These last two weeks were riddled with situations that, only a few months ago, would have sent me off the deep end with fire on my tongue and venom in my voice.
Co-Parenting is hard and not for the feint at heart (Jesus help us all). Old family wounds aren’t scabbing over. Comparison finds its way into my wardrobe and I find myself wearing it without second thought.
Finding the joy in all of that is difficult, especially with Christmas upon us.
When I tap into the space where God created peace inside of me, it is easier to display grace. And more often than not, when I display grace, it looks like defeat. Do you feel the same way?
They say: “I won the argument. She had nothing to say because she knew I was right!”
It may seem I have no more fight left in me to respond to that accusation (and many more like it), but the truth is I have enough fight left in me to take to my grave. How I choose to use that fight says a lot about who I am and who Christ is in me.

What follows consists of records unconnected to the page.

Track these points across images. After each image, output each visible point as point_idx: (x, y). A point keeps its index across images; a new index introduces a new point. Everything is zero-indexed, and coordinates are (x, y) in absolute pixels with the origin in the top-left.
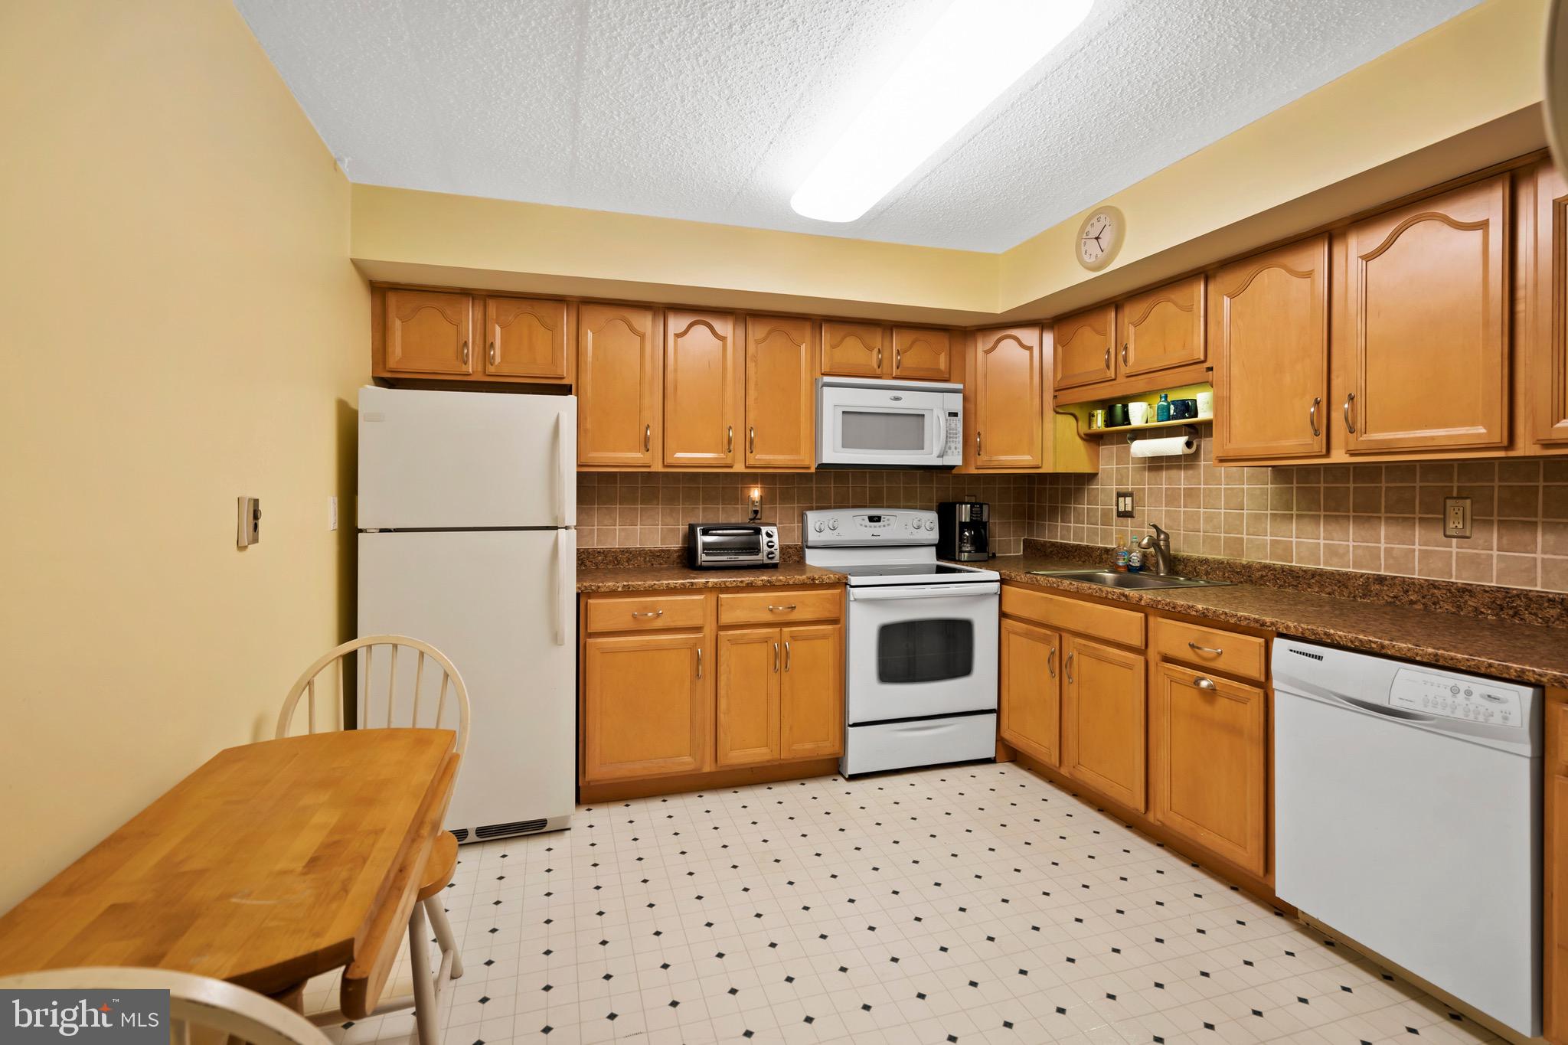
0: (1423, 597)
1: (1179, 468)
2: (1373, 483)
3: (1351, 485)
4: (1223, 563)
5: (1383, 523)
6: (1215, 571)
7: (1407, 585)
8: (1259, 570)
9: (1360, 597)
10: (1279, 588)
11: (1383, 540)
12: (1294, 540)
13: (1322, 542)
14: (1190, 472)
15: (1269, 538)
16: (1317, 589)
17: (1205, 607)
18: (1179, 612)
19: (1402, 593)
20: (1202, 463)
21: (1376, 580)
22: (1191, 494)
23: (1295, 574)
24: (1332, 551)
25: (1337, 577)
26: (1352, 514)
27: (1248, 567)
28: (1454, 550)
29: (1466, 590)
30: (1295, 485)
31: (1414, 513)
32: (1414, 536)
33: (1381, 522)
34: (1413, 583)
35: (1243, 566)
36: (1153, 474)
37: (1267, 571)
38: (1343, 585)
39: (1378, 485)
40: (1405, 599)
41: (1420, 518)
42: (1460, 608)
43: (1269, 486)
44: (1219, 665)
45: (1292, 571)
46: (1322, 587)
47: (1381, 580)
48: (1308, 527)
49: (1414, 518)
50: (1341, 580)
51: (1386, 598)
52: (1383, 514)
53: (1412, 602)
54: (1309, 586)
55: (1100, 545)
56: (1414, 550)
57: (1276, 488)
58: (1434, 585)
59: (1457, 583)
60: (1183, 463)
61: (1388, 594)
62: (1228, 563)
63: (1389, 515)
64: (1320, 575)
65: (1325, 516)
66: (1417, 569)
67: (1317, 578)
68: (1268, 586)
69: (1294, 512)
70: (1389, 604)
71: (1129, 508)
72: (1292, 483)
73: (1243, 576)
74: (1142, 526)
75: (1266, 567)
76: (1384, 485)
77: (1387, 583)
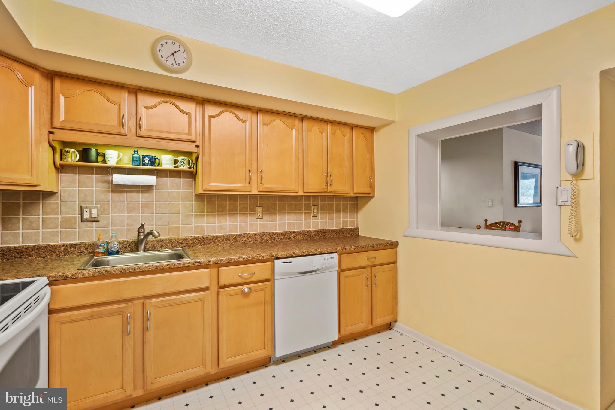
0: (253, 239)
1: (138, 192)
2: (235, 201)
3: (228, 202)
4: (171, 240)
5: (238, 216)
6: (167, 244)
7: (248, 236)
8: (191, 240)
9: (234, 243)
10: (202, 246)
11: (239, 222)
12: (205, 225)
13: (217, 224)
14: (146, 195)
15: (193, 225)
16: (218, 243)
17: (247, 256)
18: (234, 261)
19: (247, 239)
20: (155, 190)
21: (239, 236)
22: (145, 206)
23: (209, 239)
24: (221, 228)
25: (226, 237)
26: (228, 213)
27: (186, 240)
28: (259, 223)
29: (264, 235)
30: (205, 202)
31: (248, 212)
32: (248, 219)
33: (238, 215)
34: (250, 235)
35: (183, 240)
36: (116, 195)
37: (196, 240)
38: (228, 240)
39: (237, 202)
40: (248, 241)
41: (250, 213)
42: (262, 240)
43: (194, 202)
44: (254, 279)
45: (208, 238)
46: (220, 242)
47: (240, 236)
48: (211, 219)
49: (248, 213)
50: (227, 238)
51: (242, 241)
52: (238, 212)
53: (250, 241)
54: (215, 242)
55: (60, 243)
56: (248, 224)
57: (197, 203)
58: (256, 235)
59: (261, 233)
60: (141, 190)
61: (243, 239)
62: (174, 239)
63: (240, 213)
64: (219, 237)
65: (218, 214)
66: (249, 230)
67: (218, 239)
68: (196, 246)
69: (205, 213)
70: (244, 243)
71: (94, 215)
72: (204, 201)
73: (183, 244)
74: (107, 226)
75: (195, 238)
76: (239, 202)
77: (242, 236)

I am not Saint Teresa, friends. Please don’t take me working through my grace as a “holier than thou” approach. I hope it does not come off that way.
Do you find it difficult to find the warmth and comfort of this holiday with so much noise around you?
Here are four ways to let grace replace your fight so that joy may find you:
Know who you are.
You are not what people stack against you. When you allow lies to become your reality, you barricade yourself shut from the rest of the world. The world cannot see your beauty if you are hidden. You are (insert name), fearfully and wonderfully made. Be confident in that.
Let the truth reveal itself.
The facts are facts. They eventually come to light. You can shout the truth from the mountains, but the person fighting you will never hear you. When the facts reveal themselves, there is no arguing against them.
Be kind to yourself.
It’s hard to hold back tears when you know you’re right and someone else is wrong. Cry it out for awhile if needed, but always come back to the place of knowing who you are. Do not beat yourself up for what you cannot change. If you were wrong at one point, do not wallow in that. Learn and press forward.
It’s not about winning.
This one is hard for me because it’s an absolute. It’s the closure needed to wrap it all up in a neat bow like the rest of my gifts this Christmas. Yet, when we talk about grace this will never be a neatly wrapped gift because grace is the elegance of the spirit.
Let’s say that again.
Grace is the elegance of the spirit.
I need a lot more practice in displaying my elegance. And I will one day learn that I need to replace “my elegance” with “His elegance.”
Many blessings to you this Christmas season as you deal with family and friends. I’m right there with you.